Integrate Using u-Substitution integral of e^(cos(x))sin(x) with respect to x
The question asks for the evaluation of a definite or indefinite integral (it is not specified which) using a method of integration called u-substitution. The function to be integrated is e^(cos(x)) * sin(x), where e represents the mathematical constant approximately equal to 2.71828, cos(x) is the cosine function, and sin(x) is the sine function. U-substitution involves changing the variable of integration from x to a new variable u, which is a function of x, in this case likely u = cos(x), to simplify the integral and make it easier to solve.
$\int e^{cos \left(\right. x \left.\right)} sin \left(\right. x \left.\right) d x$
Assign $u = \cos(x)$. Consequently, $du = -\sin(x)dx$, which implies $-\frac{1}{\sin(x)}du = dx$. Substitute $u$ and $du$ into the integral.
Set $u = \cos(x)$ and calculate $\frac{du}{dx}$.
Compute the derivative of $\cos(x)$: $\frac{d}{dx}[\cos(x)]$.
The rate of change of $\cos(x)$ with respect to $x$ is $-\sin(x)$: $-\sin(x)$.
Express the integral in terms of $u$ and $du$: $\int -e^u du$.
Extract the constant factor $-1$ from the integral: $-\int e^u du$.
Integrate $e^u$ with respect to $u$: $-(e^u + C)$.
Condense the expression: $-e^u + C$.
Substitute $u$ back with $\cos(x)$: $-e^{\cos(x)} + C$.
u-Substitution: This is a technique used in integration that involves substituting a part of the integrand with a new variable $u$. This simplifies the integral, making it easier to solve.

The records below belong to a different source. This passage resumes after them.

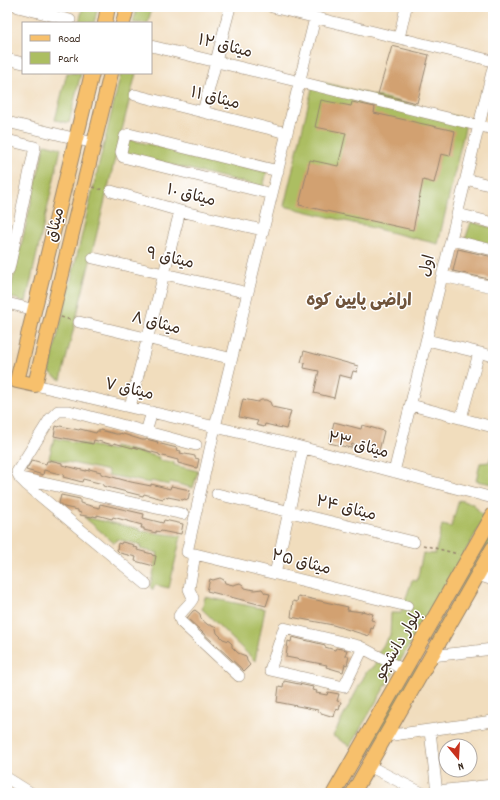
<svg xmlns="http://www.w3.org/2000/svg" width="500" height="800" font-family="Dekko,'Playpen Sans Arabic',sans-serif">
<rect width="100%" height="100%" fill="#fff"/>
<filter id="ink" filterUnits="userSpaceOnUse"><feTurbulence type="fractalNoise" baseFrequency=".025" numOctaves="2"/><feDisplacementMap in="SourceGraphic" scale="8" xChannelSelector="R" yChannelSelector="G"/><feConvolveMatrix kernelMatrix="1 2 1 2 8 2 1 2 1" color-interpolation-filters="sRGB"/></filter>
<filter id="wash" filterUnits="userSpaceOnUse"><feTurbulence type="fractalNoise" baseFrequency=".012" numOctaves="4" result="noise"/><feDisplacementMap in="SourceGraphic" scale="16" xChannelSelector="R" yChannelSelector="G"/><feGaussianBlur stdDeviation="0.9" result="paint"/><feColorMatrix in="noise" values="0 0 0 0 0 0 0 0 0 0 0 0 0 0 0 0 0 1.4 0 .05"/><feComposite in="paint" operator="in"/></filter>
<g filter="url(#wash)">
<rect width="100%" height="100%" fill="#f1ddbd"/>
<path fill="#acbe62" stroke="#747440" d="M83 7H98L94 23H79Z
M137 7H152L148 23H133Z
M67 73H81L69 123 55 120Z
M121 73H136L61 380 54 376 49 371Z
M314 80 467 119 438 244 284 206Z
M127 139 267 172 263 187 126 154Z
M45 144 61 148 26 302 9 297Z
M471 222 493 228V247L465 240Z
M54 438 113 450 114 446 159 457 158 460 174 462V465L198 471 193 488 170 482 169 485 151 481 150 483 108 475V471L49 458Z
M493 451V484L476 481 480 463 489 462Z
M459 500 473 504 485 518 350 746 333 736 367 671 374 667 378 653 390 635 391 613H401L412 580 417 581 423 553 435 554 442 525 451 527Z
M84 517 140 529V531L181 536 169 588 155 585 153 590 150 587 158 553 140 549 141 545 117 539 114 543Z
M493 529V537L431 646 427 643Z
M205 597 265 609 255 661 202 609Z
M416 665 419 667 358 772 354 770 398 693Z"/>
<g id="blocks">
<path fill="#d2a171" d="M392 46 429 55 417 103 378 94Z
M321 100 351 106 352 102 375 107 374 113 455 131 450 156 441 154 434 183 423 180 413 230 299 205 310 160 338 166 346 133 315 127Z
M458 249 493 257V280L453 271Z
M304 351 358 366 357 372 353 371 351 378 339 375 334 398 314 393 319 371 304 368 305 363 301 362Z
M243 399 258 402 261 400H266L270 402 272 407 291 411 286 429 265 424 264 427 256 425 258 421 239 417Z
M334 422 361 429 362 425 384 431 379 451 352 444 351 448 329 443Z
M56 426 59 427 60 426 79 430 80 429 96 433 97 431H100V430L116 434H120V433L142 440H146V439L158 442 157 443 177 448 176 450 181 451 180 453 195 456V458L199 459 197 468 178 463V460L159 455V454L133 447V448L114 443 113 445 94 440 93 444 54 436Z
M32 460 46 464 47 461H50V460L62 463V465L86 471V470L89 471V469L101 472V474L105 475 131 482 151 486V484L170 489 171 486 190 490 188 500 184 499 183 500 168 497V498L164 497 163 499 144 494 143 496 103 486V484L83 479 82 482 63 477 64 475 44 470 43 475 26 470Z
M61 495 80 499V503L99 508 100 504 144 514 143 518 163 523 164 520 183 524 181 534 176 533V534L161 531 160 532 156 531V533L144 530V528H141L142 525 113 517 112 519 97 515V517L93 516 92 517 80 515 81 513 78 512V510L64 507 59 503Z
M122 542 134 545 133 547 138 548 137 550 152 554V555L156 556 154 566 135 561 136 557 120 553 117 550 118 543 121 544Z
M210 579 213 580 220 578 224 580 225 583 233 585 240 583 243 585 245 588 254 590 262 589 265 593 270 594 266 606 207 591Z
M298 596 348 607 347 610 362 612V611L373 614 371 620 375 621 373 629 371 628 369 636 333 625 291 617 293 601 297 602Z
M195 610 200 614 201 619 208 625H210L216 628 217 633 223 639 229 641 232 644V647L238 653 246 656 247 661 250 665 244 671 187 618 193 611Z
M292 637 321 644 325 645V647L335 650 336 648 347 650 345 656H349L347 665 345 664 343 672 326 667 327 665 286 657 288 641 291 642Z
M284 681 313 687 312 690 317 691 316 693 327 695 328 692 339 694 337 701 341 702 339 710 336 709 334 717 318 712V710L277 702 279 686 283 687Z"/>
</g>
</g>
<g filter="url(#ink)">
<use href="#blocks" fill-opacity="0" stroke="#96846e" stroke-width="1"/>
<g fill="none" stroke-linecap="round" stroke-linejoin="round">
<defs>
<path id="minor" d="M18 7 70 20
M272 7 493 61
M315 18 215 427 187 552 407 606
M399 38 406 7
M151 46 292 80
M7 59 23 63
M300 82 493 129
M135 95 287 133
M203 112 230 7
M7 122 94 143
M7 140 35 147 9 269 7 272
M466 179 493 186
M111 191 180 211 263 230
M272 194 123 157 121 152 125 136 129 134 278 171
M458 214 493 223
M452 240 493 250
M93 258 240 291
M442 276 493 287
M7 303 35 310
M79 322 225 357
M427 340 493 356
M35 385 293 445 493 498
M411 405 493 427
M130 407 180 211
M461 418 479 353
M146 432 152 412
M394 472 493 68
M21 478 183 514
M217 494 414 542
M195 554 189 589 193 598C190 605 183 609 179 616L181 622 239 676
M275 574 303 448
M478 575 493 580
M146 584 27 485 20 478 17 472 50 419 58 411H69L196 445
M363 648 344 687 270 670 284 628 359 646 404 670
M432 656 493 649
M430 731 437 793
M386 736 493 721
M369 766 422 793
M7 778 31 793
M437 791 493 785"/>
<path id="major" d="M105 23 108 7
M123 23 127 7
M92 73 17 381 35 385 111 73
M334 793 493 515
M353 793 493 548"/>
</defs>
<use href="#minor" stroke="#96846e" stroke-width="12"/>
<use href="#major" stroke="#96846e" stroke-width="16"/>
<path stroke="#96846e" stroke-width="1.5" stroke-dasharray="3 3" stroke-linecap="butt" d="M93 187 103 190
M61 317 71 320
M423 545 458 554"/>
<use href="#minor" stroke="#fff" stroke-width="11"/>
<use href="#major" stroke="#f7c06c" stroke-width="14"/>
</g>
</g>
<g text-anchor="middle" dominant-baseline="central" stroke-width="3" stroke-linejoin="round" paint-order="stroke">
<g font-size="16" fill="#3b2a1e" stroke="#fff">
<text transform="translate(225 47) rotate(14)">میثاق ۱۲</text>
<text transform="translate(215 99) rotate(14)">میثاق ۱۱</text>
<text transform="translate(191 196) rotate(14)">میثاق ۱۰</text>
<text transform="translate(56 225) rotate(-76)">میثاق</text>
<text transform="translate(170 259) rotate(13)">میثاق ۹</text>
<text transform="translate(428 266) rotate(-76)">اول</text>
<text transform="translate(156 324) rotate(14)">میثاق ۸</text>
<text transform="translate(129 390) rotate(13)">میثاق ۷</text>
<text transform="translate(358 446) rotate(15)">میثاق ۲۳</text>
<text transform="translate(346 509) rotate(14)">میثاق ۲۴</text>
<text transform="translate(301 563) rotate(14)">میثاق ۲۵</text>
<text transform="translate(399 645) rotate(-60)">بلوار دانشجو</text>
</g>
<g font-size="17" font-weight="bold" fill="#70543b" stroke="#fff">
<text x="359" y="302">اراضی پایین کوه</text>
</g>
</g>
<rect width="500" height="800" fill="none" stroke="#fff" stroke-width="24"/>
<rect x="22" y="22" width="130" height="52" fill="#ffffff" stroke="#b1aaa5"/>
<rect x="30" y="35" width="20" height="6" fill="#f7c06c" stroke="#b1aaa5"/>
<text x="58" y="42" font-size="12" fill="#3b2a1e">Road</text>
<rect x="30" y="52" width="20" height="12" fill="#acbe62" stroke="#b1aaa5"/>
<text x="58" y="62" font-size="12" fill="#3b2a1e">Park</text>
<g transform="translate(458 758) rotate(162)"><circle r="19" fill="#ffffff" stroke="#b1aaa5"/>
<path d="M0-3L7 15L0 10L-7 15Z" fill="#c8321e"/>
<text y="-6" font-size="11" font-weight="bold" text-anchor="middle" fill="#3b2a1e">N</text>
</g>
</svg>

Derivative of $\cos(x)$: The derivative of $\cos(x)$ with respect to $x$ is $-\sin(x)$. This is a fundamental result in calculus and is derived from the limit definition of a derivative.
Integration of $e^u$: The integral of $e^u$ with respect to $u$ is $e^u + C$, where $C$ is the constant of integration. This is because the rate of change of the exponential function is proportional to the function itself.
Constant Factor in Integration: A constant factor can be moved outside the integral sign. This property simplifies the integration process by allowing us to integrate the function without the constant and then multiply the result by the constant.
Back-Substitution: After integrating with respect to $u$, we need to substitute back to the original variable to express the antiderivative in terms of the original variable. This step completes the u-substitution process.